The tools and resources that employees need to be happy and productive at work change over time. We’ve seen this happen recently with the implementation of flexible arrangements that allow employees to work-from-home or remote coworking hubs. These arrangements have brought new needs, concerns, and productivity blockages to the forefront – forcing businesses to adapt their approach in response.

As an employer, ask yourself the following:

  • What tools do remote workers need to be productive?
  • What processes can improve motivation when working from home?
  • How can communication be improved, so it doesn’t lead to frustration of misunderstandings?
  • How much is your business willing to invest in adapting to the changing health needs of employees?
  • What systems can ensure health and psychological well-being when returning to the office after a long break

Continued globalization and technological advancements have allowed businesses to hire individuals from all corners of the globe.

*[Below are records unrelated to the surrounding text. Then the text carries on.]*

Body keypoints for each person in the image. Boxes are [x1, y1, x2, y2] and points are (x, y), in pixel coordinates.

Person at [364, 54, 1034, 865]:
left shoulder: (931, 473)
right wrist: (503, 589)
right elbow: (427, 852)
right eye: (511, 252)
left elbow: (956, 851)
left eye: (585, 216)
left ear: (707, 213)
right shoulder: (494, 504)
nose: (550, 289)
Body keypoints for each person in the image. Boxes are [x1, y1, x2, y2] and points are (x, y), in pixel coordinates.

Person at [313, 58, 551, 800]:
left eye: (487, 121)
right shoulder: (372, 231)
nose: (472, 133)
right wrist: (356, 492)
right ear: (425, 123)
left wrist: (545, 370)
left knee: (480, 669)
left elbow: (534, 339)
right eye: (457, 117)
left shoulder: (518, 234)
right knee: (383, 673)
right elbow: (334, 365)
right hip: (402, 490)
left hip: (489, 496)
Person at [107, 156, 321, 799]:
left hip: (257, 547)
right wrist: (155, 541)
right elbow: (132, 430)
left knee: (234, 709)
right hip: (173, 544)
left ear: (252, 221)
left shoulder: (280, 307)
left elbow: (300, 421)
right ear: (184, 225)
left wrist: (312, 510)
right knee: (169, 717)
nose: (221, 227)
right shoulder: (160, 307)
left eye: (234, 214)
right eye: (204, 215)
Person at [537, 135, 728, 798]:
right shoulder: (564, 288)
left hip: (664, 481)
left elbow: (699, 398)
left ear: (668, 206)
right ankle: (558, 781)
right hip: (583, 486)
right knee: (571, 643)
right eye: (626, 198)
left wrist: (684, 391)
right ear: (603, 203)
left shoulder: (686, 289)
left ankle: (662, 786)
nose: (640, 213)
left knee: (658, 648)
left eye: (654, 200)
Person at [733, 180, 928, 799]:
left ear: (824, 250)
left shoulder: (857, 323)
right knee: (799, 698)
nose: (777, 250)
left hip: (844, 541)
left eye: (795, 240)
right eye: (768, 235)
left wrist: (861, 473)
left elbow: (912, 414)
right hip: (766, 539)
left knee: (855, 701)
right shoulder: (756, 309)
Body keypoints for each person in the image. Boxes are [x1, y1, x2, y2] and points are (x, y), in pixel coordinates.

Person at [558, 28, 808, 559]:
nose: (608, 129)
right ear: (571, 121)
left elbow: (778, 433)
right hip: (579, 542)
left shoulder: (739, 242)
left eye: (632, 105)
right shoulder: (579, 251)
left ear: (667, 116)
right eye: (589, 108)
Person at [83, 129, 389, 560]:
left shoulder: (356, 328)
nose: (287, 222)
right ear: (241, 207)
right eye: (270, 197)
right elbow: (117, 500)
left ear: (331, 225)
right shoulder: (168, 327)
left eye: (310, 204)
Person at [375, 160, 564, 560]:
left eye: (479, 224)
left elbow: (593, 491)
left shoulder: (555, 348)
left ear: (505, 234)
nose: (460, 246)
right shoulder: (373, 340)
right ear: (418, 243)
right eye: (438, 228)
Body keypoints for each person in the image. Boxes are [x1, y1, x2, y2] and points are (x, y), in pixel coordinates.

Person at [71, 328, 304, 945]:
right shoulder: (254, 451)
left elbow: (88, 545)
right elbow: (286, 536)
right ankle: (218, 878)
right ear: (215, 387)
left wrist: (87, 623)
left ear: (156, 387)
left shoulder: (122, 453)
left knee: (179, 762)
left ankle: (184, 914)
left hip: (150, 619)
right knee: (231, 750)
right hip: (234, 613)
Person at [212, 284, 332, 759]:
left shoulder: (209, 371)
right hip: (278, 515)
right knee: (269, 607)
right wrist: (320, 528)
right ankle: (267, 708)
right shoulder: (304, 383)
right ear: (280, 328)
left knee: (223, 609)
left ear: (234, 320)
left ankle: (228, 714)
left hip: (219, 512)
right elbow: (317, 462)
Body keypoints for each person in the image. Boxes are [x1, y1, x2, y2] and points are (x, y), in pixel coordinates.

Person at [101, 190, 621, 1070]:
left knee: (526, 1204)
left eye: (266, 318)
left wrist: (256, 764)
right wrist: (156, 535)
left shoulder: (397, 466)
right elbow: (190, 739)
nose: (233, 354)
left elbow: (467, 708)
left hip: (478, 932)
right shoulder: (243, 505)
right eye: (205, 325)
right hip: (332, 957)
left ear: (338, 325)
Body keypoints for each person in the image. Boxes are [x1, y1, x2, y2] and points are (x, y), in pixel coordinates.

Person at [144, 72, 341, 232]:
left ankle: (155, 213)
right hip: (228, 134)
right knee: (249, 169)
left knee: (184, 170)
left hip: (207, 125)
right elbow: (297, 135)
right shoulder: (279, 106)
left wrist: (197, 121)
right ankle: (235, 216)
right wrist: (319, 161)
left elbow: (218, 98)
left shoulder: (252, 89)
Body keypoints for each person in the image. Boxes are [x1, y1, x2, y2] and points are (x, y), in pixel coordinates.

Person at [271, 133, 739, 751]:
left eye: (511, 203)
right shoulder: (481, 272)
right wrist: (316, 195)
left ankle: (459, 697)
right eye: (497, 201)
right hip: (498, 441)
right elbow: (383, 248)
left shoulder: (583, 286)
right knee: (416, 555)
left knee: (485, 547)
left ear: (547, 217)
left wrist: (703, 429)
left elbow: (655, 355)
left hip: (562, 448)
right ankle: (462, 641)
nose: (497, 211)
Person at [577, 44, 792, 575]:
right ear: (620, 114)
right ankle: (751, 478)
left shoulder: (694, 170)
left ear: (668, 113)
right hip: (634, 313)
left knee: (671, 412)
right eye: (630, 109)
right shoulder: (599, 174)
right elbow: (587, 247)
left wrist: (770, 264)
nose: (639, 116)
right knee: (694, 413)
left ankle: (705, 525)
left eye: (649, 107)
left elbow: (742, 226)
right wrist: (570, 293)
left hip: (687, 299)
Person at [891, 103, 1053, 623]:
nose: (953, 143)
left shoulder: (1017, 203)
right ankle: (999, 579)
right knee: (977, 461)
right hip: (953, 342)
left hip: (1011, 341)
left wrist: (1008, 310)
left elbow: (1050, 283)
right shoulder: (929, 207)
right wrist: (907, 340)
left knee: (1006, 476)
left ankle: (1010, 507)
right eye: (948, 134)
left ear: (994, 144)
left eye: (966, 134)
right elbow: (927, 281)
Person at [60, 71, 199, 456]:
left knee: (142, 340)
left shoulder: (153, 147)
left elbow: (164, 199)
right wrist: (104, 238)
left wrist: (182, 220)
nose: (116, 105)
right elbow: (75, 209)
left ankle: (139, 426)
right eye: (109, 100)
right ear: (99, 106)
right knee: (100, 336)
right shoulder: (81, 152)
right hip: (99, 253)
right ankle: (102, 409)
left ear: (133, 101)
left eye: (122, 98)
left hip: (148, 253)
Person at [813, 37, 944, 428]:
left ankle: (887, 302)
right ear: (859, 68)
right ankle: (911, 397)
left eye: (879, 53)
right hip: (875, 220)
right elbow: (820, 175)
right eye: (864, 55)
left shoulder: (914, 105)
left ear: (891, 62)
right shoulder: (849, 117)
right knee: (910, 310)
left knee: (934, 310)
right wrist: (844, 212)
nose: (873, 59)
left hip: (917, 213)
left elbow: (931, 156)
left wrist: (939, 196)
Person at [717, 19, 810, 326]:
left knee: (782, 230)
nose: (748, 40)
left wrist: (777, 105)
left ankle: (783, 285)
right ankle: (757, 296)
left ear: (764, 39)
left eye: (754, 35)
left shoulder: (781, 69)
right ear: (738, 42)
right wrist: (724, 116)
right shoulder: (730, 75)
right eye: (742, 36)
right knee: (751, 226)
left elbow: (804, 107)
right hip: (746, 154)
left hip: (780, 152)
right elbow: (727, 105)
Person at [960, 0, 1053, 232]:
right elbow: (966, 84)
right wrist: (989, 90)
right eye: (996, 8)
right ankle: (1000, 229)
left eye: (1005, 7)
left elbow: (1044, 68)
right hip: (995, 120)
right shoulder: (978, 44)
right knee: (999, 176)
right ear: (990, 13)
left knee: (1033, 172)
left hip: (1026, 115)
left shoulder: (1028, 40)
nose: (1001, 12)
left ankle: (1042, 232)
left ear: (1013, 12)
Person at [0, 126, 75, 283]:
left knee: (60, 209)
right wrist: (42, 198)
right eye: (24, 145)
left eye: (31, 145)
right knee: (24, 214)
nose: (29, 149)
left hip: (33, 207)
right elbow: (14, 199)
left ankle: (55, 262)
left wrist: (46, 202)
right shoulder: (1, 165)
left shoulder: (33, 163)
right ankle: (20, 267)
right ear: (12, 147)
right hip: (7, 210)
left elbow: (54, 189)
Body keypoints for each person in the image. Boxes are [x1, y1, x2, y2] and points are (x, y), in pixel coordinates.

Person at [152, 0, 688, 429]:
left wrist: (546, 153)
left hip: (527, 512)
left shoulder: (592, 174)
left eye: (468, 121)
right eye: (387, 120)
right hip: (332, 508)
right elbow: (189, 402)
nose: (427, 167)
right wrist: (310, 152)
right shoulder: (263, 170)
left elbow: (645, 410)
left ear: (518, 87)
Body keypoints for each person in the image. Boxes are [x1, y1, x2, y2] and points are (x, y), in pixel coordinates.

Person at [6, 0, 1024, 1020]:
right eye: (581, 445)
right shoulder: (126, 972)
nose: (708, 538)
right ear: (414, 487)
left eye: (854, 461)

It’s not uncommon for companies in the United States to employee workers based on the other side of the country, operating out of the bevvy of flexible coworking facilities found in Austin, Los Angeles, Chicago, Miami and other major cities.

5. Changes to the workspace

Some barriers to productivity come from layout or design issues. In some cases, workspaces become outdated as more staff are hired or when different tasks and functions are added.

It’s useful to regularly assess how well your workspace fits current employees’ needs. Some things to consider include:

  • Natural lighting.
  • Indoor temperature.
  • Uncluttered spaces.
  • Indoor plants.
  • Limiting noise or creating quiet areas

The benefits of investing in employee well-being are many: healthier employees are more productive, more engaged, more loyal, and help create a positive brand image. Try the suggestions outlined in this article to improve the workplace environment and your business productivity levels.